─── DATA SHOWN
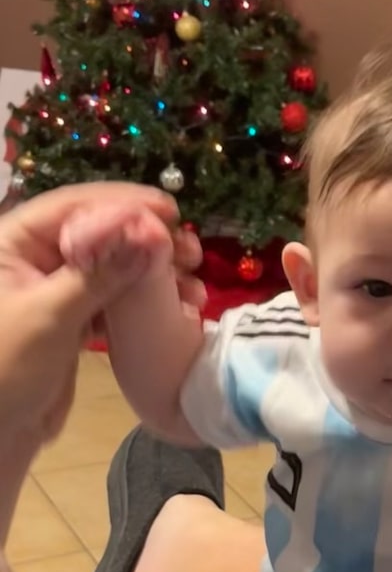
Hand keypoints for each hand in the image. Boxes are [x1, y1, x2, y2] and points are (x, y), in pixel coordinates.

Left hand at [0, 182, 204, 313]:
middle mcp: (33, 257)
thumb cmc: (6, 367)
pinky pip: (113, 298)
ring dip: (152, 272)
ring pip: (111, 266)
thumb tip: (150, 238)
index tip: (170, 211)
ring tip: (193, 283)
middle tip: (191, 251)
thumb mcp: (50, 316)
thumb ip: (99, 275)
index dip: (122, 204)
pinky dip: (144, 300)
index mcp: (13, 242)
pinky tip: (178, 304)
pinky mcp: (72, 318)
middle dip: (145, 239)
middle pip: (97, 232)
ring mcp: (55, 288)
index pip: (71, 207)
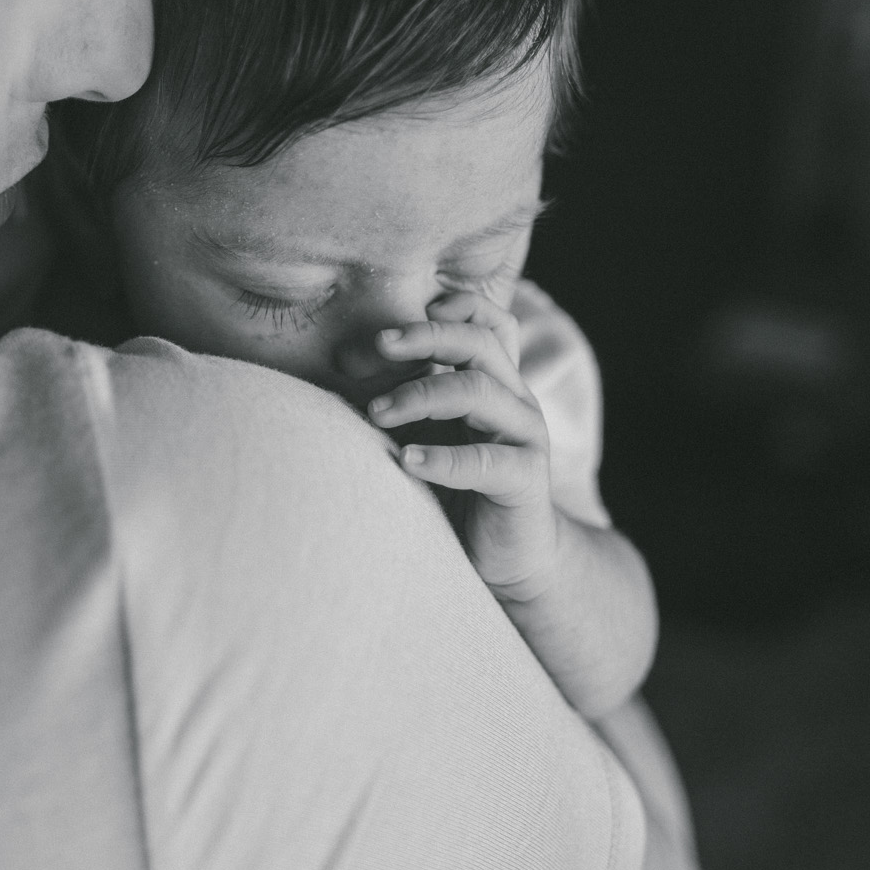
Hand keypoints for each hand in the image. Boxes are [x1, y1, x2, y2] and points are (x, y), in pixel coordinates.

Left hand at [363, 290, 561, 599]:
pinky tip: (407, 460)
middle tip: (378, 346)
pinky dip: (443, 459)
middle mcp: (516, 400)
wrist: (505, 560)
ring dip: (422, 395)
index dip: (451, 309)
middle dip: (426, 338)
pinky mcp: (526, 481)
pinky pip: (487, 461)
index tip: (401, 322)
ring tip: (377, 413)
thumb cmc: (456, 491)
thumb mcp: (426, 433)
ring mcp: (526, 438)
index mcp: (496, 383)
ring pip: (480, 391)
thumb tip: (343, 359)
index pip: (488, 323)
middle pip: (480, 344)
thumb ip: (399, 396)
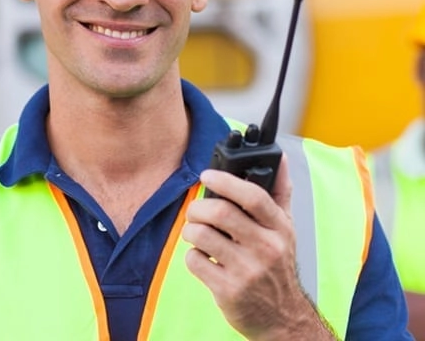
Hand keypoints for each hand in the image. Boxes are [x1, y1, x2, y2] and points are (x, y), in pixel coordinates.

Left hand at [183, 167, 330, 339]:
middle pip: (220, 213)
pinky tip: (205, 261)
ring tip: (198, 236)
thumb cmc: (277, 266)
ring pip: (201, 235)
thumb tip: (282, 158)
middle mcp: (267, 249)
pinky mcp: (229, 290)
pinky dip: (192, 257)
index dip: (226, 181)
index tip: (206, 175)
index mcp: (280, 229)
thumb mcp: (285, 231)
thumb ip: (280, 194)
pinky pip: (194, 261)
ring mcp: (248, 271)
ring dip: (191, 232)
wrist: (284, 318)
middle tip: (197, 213)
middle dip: (198, 209)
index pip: (254, 196)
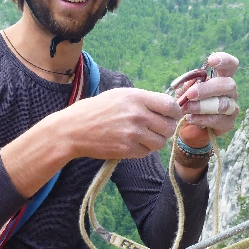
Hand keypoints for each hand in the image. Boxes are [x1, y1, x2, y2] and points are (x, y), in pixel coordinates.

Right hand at [63, 87, 182, 159]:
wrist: (74, 129)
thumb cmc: (96, 110)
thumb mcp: (119, 95)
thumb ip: (143, 100)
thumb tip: (167, 107)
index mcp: (136, 97)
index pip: (170, 106)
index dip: (174, 113)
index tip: (171, 116)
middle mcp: (137, 115)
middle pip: (169, 127)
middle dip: (164, 129)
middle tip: (155, 128)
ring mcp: (133, 134)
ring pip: (160, 142)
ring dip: (154, 141)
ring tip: (141, 137)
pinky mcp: (127, 150)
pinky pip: (146, 152)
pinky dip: (141, 150)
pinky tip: (129, 143)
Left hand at [175, 52, 238, 146]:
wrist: (187, 128)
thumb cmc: (188, 104)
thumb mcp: (184, 91)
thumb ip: (188, 84)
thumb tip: (193, 81)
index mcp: (221, 79)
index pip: (231, 65)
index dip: (224, 60)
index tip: (211, 60)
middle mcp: (230, 92)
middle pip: (228, 85)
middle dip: (207, 89)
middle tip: (190, 94)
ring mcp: (232, 108)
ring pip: (223, 104)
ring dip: (201, 106)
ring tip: (186, 109)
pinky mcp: (228, 123)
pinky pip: (218, 120)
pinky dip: (202, 119)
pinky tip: (190, 118)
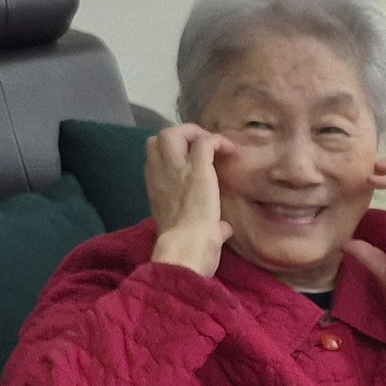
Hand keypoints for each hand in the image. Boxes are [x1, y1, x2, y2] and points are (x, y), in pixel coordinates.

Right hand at [144, 125, 227, 276]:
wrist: (184, 252)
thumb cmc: (186, 251)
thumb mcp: (190, 237)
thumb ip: (208, 228)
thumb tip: (223, 229)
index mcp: (157, 191)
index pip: (155, 160)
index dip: (173, 155)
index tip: (192, 163)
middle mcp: (161, 175)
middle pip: (158, 139)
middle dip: (180, 136)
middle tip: (200, 149)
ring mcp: (176, 170)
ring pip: (173, 132)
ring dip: (194, 133)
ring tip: (213, 145)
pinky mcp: (197, 170)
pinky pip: (205, 142)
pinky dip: (218, 141)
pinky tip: (230, 150)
──────
» **PROBLEM REQUIREMENTS**
Count the lines above that contain the word "Left", and give only that number.

» **EXPECTED ANSWER**
4